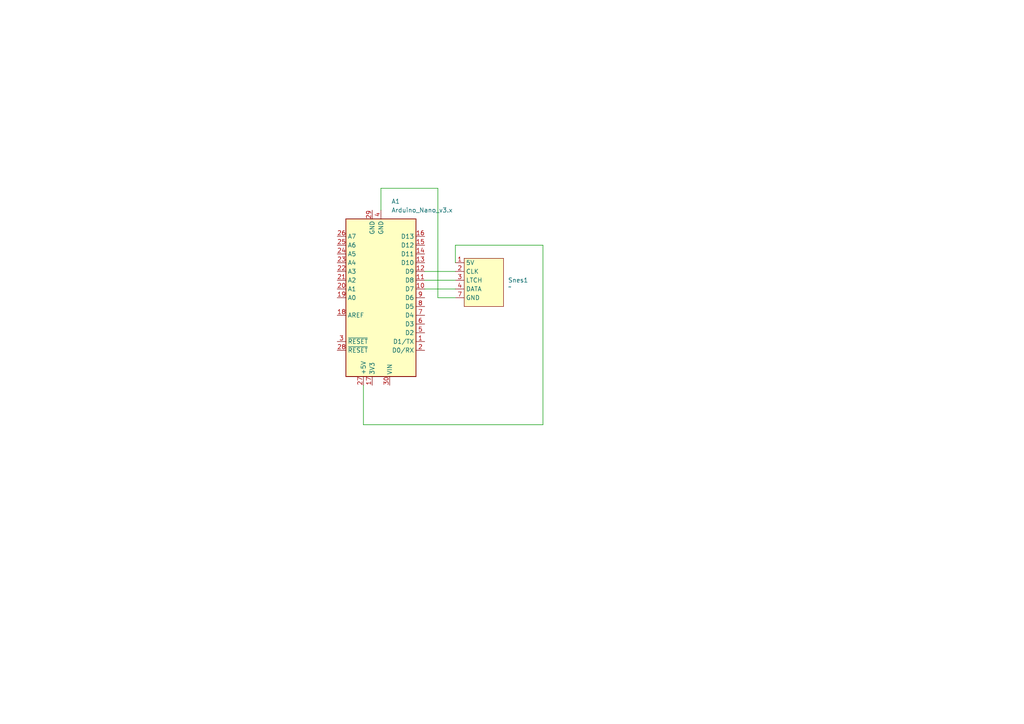
<source format=kicad_sch>
(kicad_sch
	(version 20231120)
	(generator "eeschema")
	(generator_version "8.0")
	(uuid "a1b19c73-cebf-4c78-8cb2-9aeaed4491f6")
	(paper "A4")
	
	(wire
		(pts
			(xy 123.19 81.28) (xy 132.08 81.28)
		)
		(stroke
			(width 0)
			(type default)
		)
		(uuid "0324fe3b-6e65-4e81-b5fa-a5dc7b12bb2a")
	)
	(wire
		(pts
			(xy 105.41 111.76) (xy 105.41 123.19)
		)
		(stroke
			(width 0)
			(type default)
		)
		(uuid "0add2f18-2537-4658-84ef-432a0613be3e")
	)
	(wire
		(pts
			(xy 157.48 123.19) (xy 157.48 71.12)
		)
		(stroke
			(width 0)
			(type default)
		)
		(uuid "117ea1f3-44fa-4aee-83ab-b235d31f5317")
	)
	(wire
		(pts
			(xy 132.08 71.12) (xy 132.08 76.2)
		)
		(stroke
			(width 0)
			(type default)
		)
		(uuid "763d43ee-dc30-4aa0-ab40-3bfe4f4a01b5")
	)
	(wire
		(pts
			(xy 123.19 78.74) (xy 132.08 78.74)
		)
		(stroke
			(width 0)
			(type default)
		)
		(uuid "7baea322-3a11-415c-a63a-b5cda44a0f4b")
	)
	(wire
		(pts
			(xy 123.19 83.82) (xy 132.08 83.82)
		)
		(stroke
			(width 0)
			(type default)
		)
		(uuid "86e0f92d-f392-4799-9420-f6df036d21e6")
	)
	(wire
		(pts
			(xy 105.41 123.19) (xy 157.48 123.19)
		)
		(stroke
			(width 0)
			(type default)
		)
		(uuid "93e1aa9c-28b8-4a63-9759-b15bb3c7b296")
	)
	(wire
		(pts
			(xy 127 54.61) (xy 110.49 54.61)
		)
		(stroke
			(width 0)
			(type default)
		)
		(uuid "9788f94e-c3f8-4f17-b41d-71a4040fa6b2")
	)
	(wire
		(pts
			(xy 110.49 54.61) (xy 110.49 60.96)
		)
		(stroke
			(width 0)
			(type default)
		)
		(uuid "b5863b59-093b-414c-86fb-7da65313108e")
	)
	(wire
		(pts
			(xy 157.48 71.12) (xy 132.08 71.12)
		)
		(stroke
			(width 0)
			(type default)
		)
		(uuid "c5da8779-8464-4a90-9104-18ffc8b171df")
	)
	(wire
		(pts
			(xy 132.08 86.36) (xy 127 86.36)
		)
		(stroke
			(width 0)
			(type default)
		)
		(uuid "f5226e0c-692c-416a-8a31-89eba23de8b8")
	)
	(wire
		(pts
			(xy 127 86.36) (xy 127 54.61)
		)
		(stroke
			(width 0)
			(type default)
		)
		(uuid "fd61def2-e864-4548-9fda-77e09125ce45")
	)
	(symbol
		(lib_id "Symbols_cez:snes_controller")
		(at 137.16 77.47 0)
		(unit 1)
		(exclude_from_sim no)
		(in_bom yes)
		(on_board yes)
		(dnp no)
		(fields_autoplaced yes)
		(uuid "62184c0a-fb6e-471e-b7fb-302ca30d1027")
		(property "Reference" "Snes1"
			(at 147.32 81.2799 0)
			(effects
				(font
					(size 1.27 1.27)
				)
				(justify left)
			)
		)
		(property "Value" "~"
			(at 147.32 83.185 0)
			(effects
				(font
					(size 1.27 1.27)
				)
				(justify left)
			)
		)
		(property "Footprint" "Footprints_cez:snes_controller_v2"
			(at 140.716 91.186 0)
			(effects
				(font
					(size 1.27 1.27)
				)
				(hide yes)
			)
		)
		(property "Datasheet" ""
			(at 137.16 77.47 0)
			(effects
				(font
					(size 1.27 1.27)
				)
				(hide yes)
			)
		)
		(property "Description" ""
			(at 137.16 77.47 0)
			(effects
				(font
					(size 1.27 1.27)
				)
				(hide yes)
			)
		)
		(pin "1"
			(uuid "1f350ac2-b969-4127-87c9-2c232dc85679")
		)
		(pin "7"
			(uuid "3de60e2b-e487-4c84-9cd0-2f930669e92f")
		)
		(pin "2"
			(uuid "9279c407-9040-4c3b-8cd1-e184cbe12add")
		)
		(pin "3"
			(uuid "1a99de0b-6d63-4a9b-a94e-f30249c36ce3")
		)
		(pin "4"
			(uuid "5ef4b2a9-28d8-44c1-9b59-4aec835184bb")
		)
		(instances
			(project "nes-snes adapter"
				(path "/a1b19c73-cebf-4c78-8cb2-9aeaed4491f6"
					(reference "Snes1")
					(unit 1)
				)
			)
		)
	)
	(symbol
		(lib_id "MCU_Module:Arduino_Nano_v3.x")
		(at 110.49 86.36 180)
		(unit 1)
		(exclude_from_sim no)
		(in_bom yes)
		(on_board yes)
		(dnp no)
		(fields_autoplaced yes)
		(uuid "c0cb6194-723a-453d-8c35-b31add367a66")
		(property "Reference" "A1"
			(at 113.5065 58.42 0)
			(effects
				(font
					(size 1.27 1.27)
				)
				(justify right)
			)
		)
		(property "Value" "Arduino_Nano_v3.x"
			(at 113.5065 60.96 0)
			(effects
				(font
					(size 1.27 1.27)
				)
				(justify right)
			)
		)
		(property "Footprint" "Module:Arduino_Nano"
			(at 110.49 86.36 0)
			(effects
				(font
					(size 1.27 1.27)
					(italic yes)
				)
				(hide yes)
			)
		)
		(property "Datasheet" "http://www.mouser.com/pdfdocs/Gravitech_Arduino_Nano3_0.pdf"
			(at 110.49 86.36 0)
			(effects
				(font
					(size 1.27 1.27)
				)
				(hide yes)
			)
		)
		(property "Description" "Arduino Nano v3.x"
			(at 110.49 86.36 0)
			(effects
				(font
					(size 1.27 1.27)
				)
				(hide yes)
			)
		)
		(pin "23"
			(uuid "20ec659b-cc81-4de0-bfe1-a238ac087c10")
		)
		(pin "22"
			(uuid "4afd0fbc-9e24-4525-9920-c19a3ec81791")
		)
		(pin "2"
			(uuid "2ef5ff2d-5a5a-433b-b622-e50cec558cd1")
		)
		(pin "10"
			(uuid "2959cbb5-56e8-4f48-b6d6-0c4e0ba185a7")
		)
		(pin "25"
			(uuid "1bb13fc5-a91c-49a6-820f-eb13a19f8d03")
		)
		(pin "18"
			(uuid "6ce0b415-9d13-4526-8179-3f481453315b")
		)
		(pin "9"
			(uuid "2ef6f5d8-bc82-4cc9-85c5-33af1a13bb47")
		)
		(pin "28"
			(uuid "2c3fe2da-dc53-453d-8e50-6d409775cd27")
		)
		(pin "13"
			(uuid "bc0097b0-b929-4598-8582-b21745dd4417")
		)
		(pin "11"
			(uuid "11261788-9d75-4e6a-bc36-f6bbbb8cd7cc")
		)
		(pin "12"
			(uuid "cfda4b32-4bac-447d-ad17-c0a5f51ea008")
		)
		(pin "5"
			(uuid "44b57ea2-bebc-4f77-a600-53870b8e2540")
		)
		(pin "7"
			(uuid "8e516007-537c-4c87-8871-4fb29b45985b")
		)
		(pin "14"
			(uuid "16419cf3-19b6-4d29-be61-f46778c621c2")
		)
		(pin "24"
			(uuid "d45d31cf-be48-4bda-8766-c40b75effd19")
		)
		(pin "4"
			(uuid "a187e351-3726-4e2a-bc6d-23239ef2f7ec")
		)
		(pin "21"
			(uuid "ea3ee526-0cdb-450a-a5b5-25b1ba32dc6a")
		)
		(pin "20"
			(uuid "61ed10f5-506e-4ee5-857d-0cfa9b3c45ac")
		)
		(pin "26"
			(uuid "2c1bbd0d-08c0-4d59-afc5-94ee1085271f")
		)
		(pin "1"
			(uuid "9f841812-e2d8-46ef-95e4-887faab40c61")
		)
		(pin "15"
			(uuid "f30433bd-dc99-4215-9e86-436787c72fa8")
		)
		(pin "16"
			(uuid "08bd10c6-eb14-41d7-ba02-330716a9d674")
		)
		(pin "17"
			(uuid "39bd9109-f7b4-450f-a686-288c29fc9313")
		)
		(pin "6"
			(uuid "472d9045-ad2e-4b2c-a6ed-b3294ae30dde")
		)
		(pin "8"
			(uuid "53d3c069-f448-45f6-ae2e-067f0317f3a4")
		)
		(pin "3"
			(uuid "0f5ed1ec-01f0-454a-9bd3-b84139b375f8")
		)
		(pin "27"
			(uuid "2bb3a6b0-515e-4d4f-95a1-d7413459637d")
		)
		(pin "19"
			(uuid "bc1380ed-4745-4c6a-b05a-43021f875d72")
		)
		(pin "30"
			(uuid "1a9104da-0de2-47c7-9e7d-50f762e32cae")
		)
		(pin "29"
			(uuid "fcdd1db2-54af-4ce3-810f-cbe4a0dc437c")
		)
		(instances
			(project "nes-snes adapter"
				(path "/a1b19c73-cebf-4c78-8cb2-9aeaed4491f6"
					(reference "A1")
					(unit 1)
				)
			)
		)
	)
	(sheet_instances
		(path "/"
			(page "1")
		)
	)
)

</source>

■ **Brief**
Show me all lines in the records that contain "Value".

■ **Task answer**
		(property "Value" "~"
		(property "Value" "Arduino_Nano_v3.x"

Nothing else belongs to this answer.